We made anchorage at the cove about dark that night, while the wind came down in fierce williwaws from the mountains. An instance of Magellan weather was afforded when the Huemel, a well-appointed gunboat of great power, after attempting on the following day to proceed on her voyage, was obliged by sheer force of the wind to return and take up anchorage again and remain till the gale abated; and lucky she was to get back!
Meeting this vessel was a little godsend. She was commanded and officered by high-class sailors and educated gentlemen. An entertainment that was gotten up on her, impromptu, at the Notch would be hard to beat anywhere. One of her midshipmen sang popular songs in French, German, and Spanish, and one (so he said) in Russian. If the audience did not know the lingo of one song from another, it was no drawback to the merriment.
I was left alone the next day, for then the Huemel put out on her voyage the gale having abated. I spent a day taking in wood and water; by the end of that time the weather was fine. Then I sailed from the desolate place.
There is little more to be said concerning the Spray's first passage through the strait that would differ from what I have already recorded. She anchored and weighed many times, and beat many days against the current, with now and then a "slant" for a few miles, till finally she gained anchorage and shelter for the night at Port Tamar, with Cape Pillar in sight to the west. Here I felt the throb of the great ocean that lay before me. I knew now that I had put a world behind me, and that I was opening out another world ahead. I had passed the haunts of savages. Great piles of granite mountains of bleak and lifeless aspect were now astern; on some of them not even a speck of moss had ever grown. There was an unfinished newness all about the land. On the hill back of Port Tamar a small beacon had been thrown up, showing that some man had been there. But how could one tell but that he had died of loneliness and grief? In a bleak land is not the place to enjoy solitude.
Throughout the whole of the strait west of Cape Froward I saw no animals except dogs owned by savages. These I saw often enough, and heard them yelping night and day. Birds were not plentiful. The scream of a wild fowl, which I took for a loon, sometimes startled me with its piercing cry. The steamboat duck, so called because it propels itself over the sea with its wings, and resembles a miniature side-wheel steamer in its motion, was sometimes seen scurrying on out of danger. It never flies, but, hitting the water instead of the air with its wings, it moves faster than a rowboat or a canoe. The few fur-seals I saw were very shy; and of fishes I saw next to none at all. I did not catch one; indeed, I seldom or never put a hook over during the whole voyage. Here in the strait I found great abundance of mussels of an excellent quality. I fared sumptuously on them. There was a sort of swan, smaller than a Muscovy duck, which might have been brought down with the gun, but in the loneliness of life about the dreary country I found myself in no mood to make one life less, except in self-defense.
CHAPTER VIII
From Cape Pillar into the Pacific—Driven by a tempest toward Cape Horn—Captain Slocum's greatest sea adventure—Beaching the strait again by way of Cockburn Channel—Some savages find the carpet-tacks—Danger from firebrands—A series of fierce williwaws—Again sailing westward.
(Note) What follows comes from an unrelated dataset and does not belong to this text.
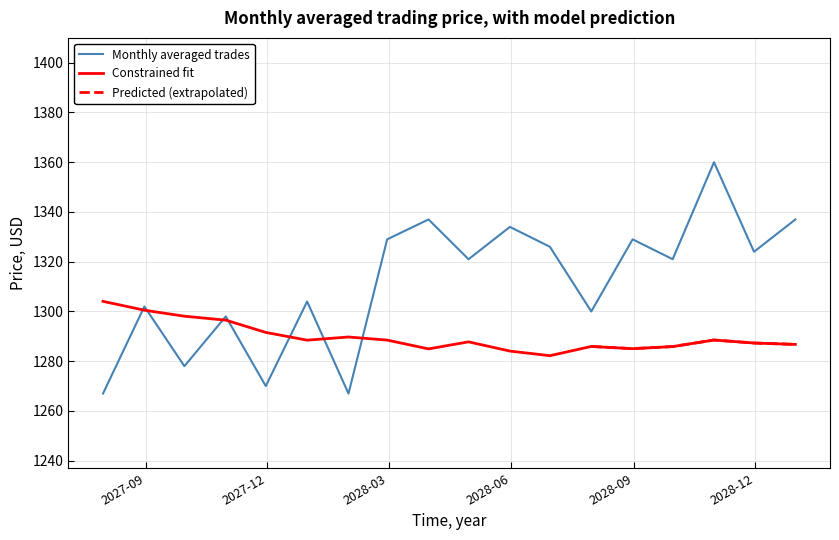

Is it true that predict equals 2229.8 at 2027-10-31?

False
It was the 3d of March when the Spray sailed from Port Tamar direct for Cape Pillar, with the wind from the northeast, which I fervently hoped might hold till she cleared the land; but there was no such good luck in store. It soon began to rain and thicken in the northwest, boding no good. The Spray reared Cape Pillar rapidly, and, nothing loath, plunged into the Pacific Ocean at once, taking her first bath of it in the gathering storm. There was no turning back even had I wished to do so, for the land was now shut out by the darkness of night. The wind freshened, and I took in a third reef. The sea was confused and treacherous. In such a time as this the old fisherman prayed, "Remember, Lord, my ship is small and thy sea is so wide!" I saw now only the gleaming crests of the waves. They showed white teeth while the sloop balanced over them. "Everything for an offing," I cried, and to this end I carried on all the sail she would bear. She ran all night with a free sheet, but on the morning of March 4 the wind shifted to southwest, then back suddenly to northwest, and blew with terrific force. The Spray, stripped of her sails, then bore off under bare poles. No ship in the world could have stood up against so violent a gale. Knowing that this storm might continue for many days, and that it would be impossible to work back to the westward along the coast outside of Tierra del Fuego, there seemed nothing to do but to keep on and go east about, after all. Anyhow, for my present safety the only course lay in keeping her before the wind. And so she drove southeast, as though about to round the Horn, while the waves rose and fell and bellowed their never-ending story of the sea; but the Hand that held these held also the Spray. She was running now with a reefed forestaysail, the sheets flat amidship. I paid out two long ropes to steady her course and to break combing seas astern, and I lashed the helm amidship. In this trim she ran before it, shipping never a sea. Even while the storm raged at its worst, my ship was wholesome and noble. My mind as to her seaworthiness was put at ease for aye.